Q2: What is Ondo Finance’s main recent catalyst?
On July 7, Ondo launched the Ondo Perps platform, the first permissionless platform that allows users to use tokenized stock and ETF holdings as collateral to trade perpetual contracts on U.S. stocks, offering leverage up to 20x. On July 10, Ondo further expanded its 24/7 minting and redemption services for tokenized U.S. stocks to the Solana network.
Q3: What role does Pendle play in the RWA track?
Pendle is a leading tokenized yield protocol. Its core mechanism separates the principal of yield-bearing assets from future yield, enabling both to be traded independently. Its Boros platform cumulative trading volume has exceeded $12 billion. Pendle provides foundational infrastructure for yield management and interest-rate trading for RWA assets.
Q4: What are the main risks for the RWA track in the future?
Main risks include: regulatory uncertainty (such as the final content of the “Clarity Act” and its advancement timeline); insufficient on-chain liquidity depth—sustained inflows of large institutional capital still require more complete infrastructure support; and competition among different blockchain networks and incomplete standardization progress.
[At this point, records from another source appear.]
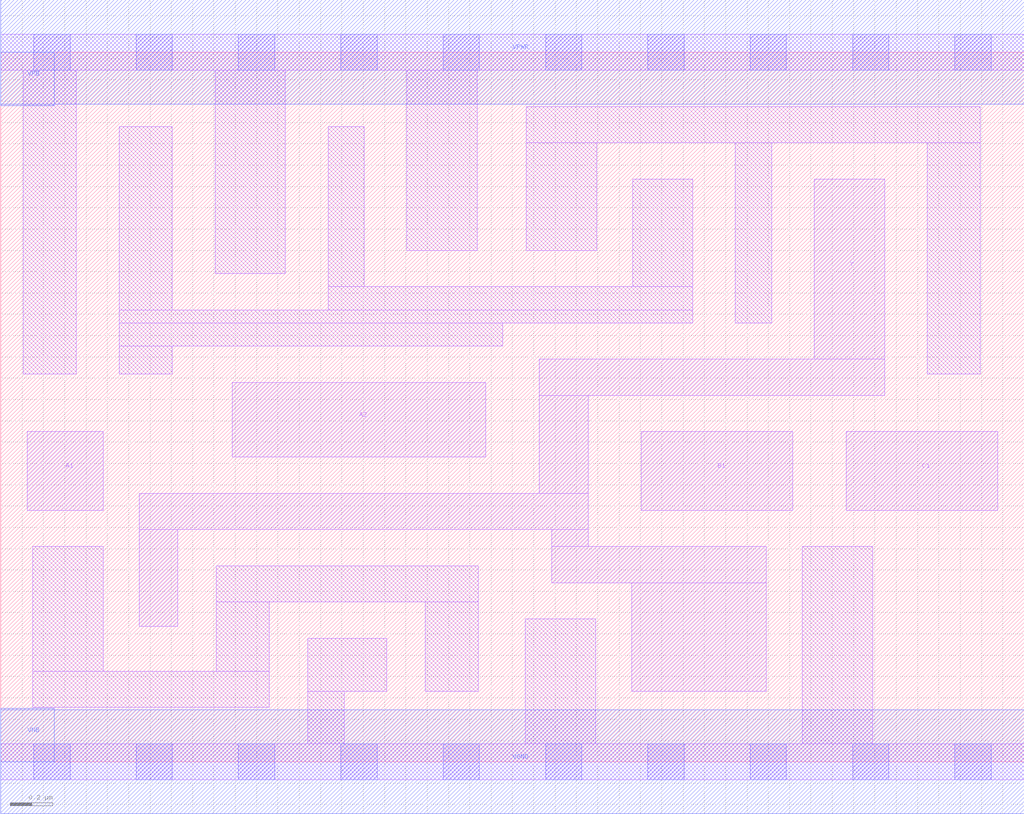
<source format=lef>
# Copyright 2020 The SkyWater PDK Authors
#
# Licensed under the Apache License, Version 2.0 (the "License");
# you may not use this file except in compliance with the License.
# You may obtain a copy of the License at
#
#     https://www.apache.org/licenses/LICENSE-2.0
#
# Unless required by applicable law or agreed to in writing, software
# distributed under the License is distributed on an "AS IS" BASIS,
# WITHOUT WARRANTIES OR CONDITIONS OF ANY KIND, either express or implied.
# See the License for the specific language governing permissions and
# limitations under the License.
#
# SPDX-License-Identifier: Apache-2.0

VERSION 5.5 ;
NAMESCASESENSITIVE ON ;
BUSBITCHARS "[]" ;
DIVIDERCHAR "/" ;
MACRO sky130_fd_sc_ms__a211oi_2
  CLASS CORE ;
  SOURCE USER ;
  ORIGIN  0.000000  0.000000 ;
  SIZE  4.800000 BY  3.330000 ;
  SYMMETRY X Y ;
  SITE unit ;
  PIN A1
    ANTENNAGATEAREA  0.558000 ;
    DIRECTION INPUT ;
    USE SIGNAL ;
    PORT
      LAYER li1 ;
        RECT 0.125000 1.180000 0.480000 1.550000 ;
    END
  END A1
  PIN A2
    ANTENNAGATEAREA  0.558000 ;
    DIRECTION INPUT ;
    USE SIGNAL ;
    PORT
      LAYER li1 ;
        RECT 1.085000 1.430000 2.275000 1.780000 ;
    END
  END A2
  PIN B1
    ANTENNAGATEAREA  0.447000 ;
    DIRECTION INPUT ;
    USE SIGNAL ;
    PORT
      LAYER li1 ;
        RECT 3.005000 1.180000 3.715000 1.550000 ;
    END
  END B1
  PIN C1
    ANTENNAGATEAREA  0.447000 ;
    DIRECTION INPUT ;
    USE SIGNAL ;
    PORT
      LAYER li1 ;
        RECT 3.965000 1.180000 4.675000 1.550000 ;
    END
  END C1
  PIN Y
    ANTENNADIFFAREA  1.076000 ;
    DIRECTION OUTPUT ;
    USE SIGNAL ;
    PORT
      LAYER li1 ;
        RECT 0.650000 0.635000 0.830000 1.090000 ;
        RECT 0.650000 1.090000 2.755000 1.260000 ;
        RECT 2.525000 1.260000 2.755000 1.720000 ;
        RECT 2.525000 1.720000 4.145000 1.890000 ;
        RECT 2.585000 0.840000 3.590000 1.010000 ;
        RECT 2.585000 1.010000 2.755000 1.090000 ;
        RECT 2.960000 0.330000 3.590000 0.840000 ;
        RECT 3.815000 1.890000 4.145000 2.735000 ;
    END
  END Y
  PIN VGND
    DIRECTION INOUT ;
    USE GROUND ;
    PORT
      LAYER met1 ;
        RECT 0.000000 -0.245000 4.800000 0.245000 ;
    END
  END VGND
  PIN VNB
    DIRECTION INOUT ;
    USE GROUND ;
    PORT
    END
  END VNB
  PIN VPB
    DIRECTION INOUT ;
    USE POWER ;
    PORT
    END
  END VPB
  PIN VNB
    DIRECTION INOUT ;
    USE GROUND ;
    PORT
      LAYER met1 ;
        RECT 0.000000 0.000000 0.250000 0.250000 ;
    END
  END VNB
  PIN VPB
    DIRECTION INOUT ;
    USE POWER ;
    PORT
      LAYER met1 ;
        RECT 0.000000 3.080000 0.250000 3.330000 ;
    END
  END VPB
  PIN VPWR
    DIRECTION INOUT ;
    USE POWER ;
    PORT
      LAYER met1 ;
        RECT 0.000000 3.085000 4.800000 3.575000 ;
    END
  END VPWR
  OBS
    LAYER li1 ;
      RECT 0.000000 -0.085000 4.800000 0.085000 ;
      RECT 0.000000  3.245000 4.800000 3.415000 ;
      RECT 0.105000  1.820000 0.355000 3.245000 ;
      RECT 0.150000  0.255000 1.260000 0.425000 ;
      RECT 0.150000  0.425000 0.480000 1.010000 ;
      RECT 0.555000  1.820000 0.805000 1.950000 ;
      RECT 0.555000  1.950000 2.355000 2.060000 ;
      RECT 0.555000  2.060000 3.245000 2.120000 ;
      RECT 0.555000  2.120000 0.805000 2.980000 ;
      RECT 1.005000  2.290000 1.335000 3.245000 ;
      RECT 1.010000  0.425000 1.260000 0.750000 ;
      RECT 1.010000  0.750000 2.240000 0.920000 ;
      RECT 1.440000  0.085000 1.610000 0.330000 ;
      RECT 1.440000  0.330000 1.810000 0.580000 ;
      RECT 1.535000  2.120000 3.245000 2.230000 ;
      RECT 1.535000  2.230000 1.705000 2.980000 ;
      RECT 1.905000  2.400000 2.235000 3.245000 ;
      RECT 1.990000  0.330000 2.240000 0.750000 ;
      RECT 2.460000  0.085000 2.790000 0.670000 ;
      RECT 2.465000  2.400000 2.795000 2.905000 ;
      RECT 2.465000  2.905000 4.595000 3.075000 ;
      RECT 2.965000  2.230000 3.245000 2.735000 ;
      RECT 3.445000  2.060000 3.615000 2.905000 ;
      RECT 3.760000  0.085000 4.090000 1.010000 ;
      RECT 4.345000  1.820000 4.595000 2.905000 ;
    LAYER mcon ;
      RECT 0.155000 -0.085000 0.325000 0.085000 ;
      RECT 0.155000  3.245000 0.325000 3.415000 ;
      RECT 0.635000 -0.085000 0.805000 0.085000 ;
      RECT 0.635000  3.245000 0.805000 3.415000 ;
      RECT 1.115000 -0.085000 1.285000 0.085000 ;
      RECT 1.115000  3.245000 1.285000 3.415000 ;
      RECT 1.595000 -0.085000 1.765000 0.085000 ;
      RECT 1.595000  3.245000 1.765000 3.415000 ;
      RECT 2.075000 -0.085000 2.245000 0.085000 ;
      RECT 2.075000  3.245000 2.245000 3.415000 ;
      RECT 2.555000 -0.085000 2.725000 0.085000 ;
      RECT 2.555000  3.245000 2.725000 3.415000 ;
      RECT 3.035000 -0.085000 3.205000 0.085000 ;
      RECT 3.035000  3.245000 3.205000 3.415000 ;
      RECT 3.515000 -0.085000 3.685000 0.085000 ;
      RECT 3.515000  3.245000 3.685000 3.415000 ;
      RECT 3.995000 -0.085000 4.165000 0.085000 ;
      RECT 3.995000  3.245000 4.165000 3.415000 ;
      RECT 4.475000 -0.085000 4.645000 0.085000 ;
      RECT 4.475000  3.245000 4.645000 3.415000 ;
  END
END sky130_fd_sc_ms__a211oi_2
END LIBRARY

</source>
Q5: How does the RWA sector differ from the DeFi sector?
The RWA sector’s asset side is anchored to real value in the traditional finance world (treasuries, stocks, etc.), while the DeFi sector’s assets mostly circulate within the crypto ecosystem. The growth drivers for RWA come more from traditional financial institutions’ allocation demands and compliance processes, rather than speculative liquidity within the crypto market. The two are accelerating toward convergence—RWA assets are increasingly used as collateral in DeFi protocols and as a source of yield.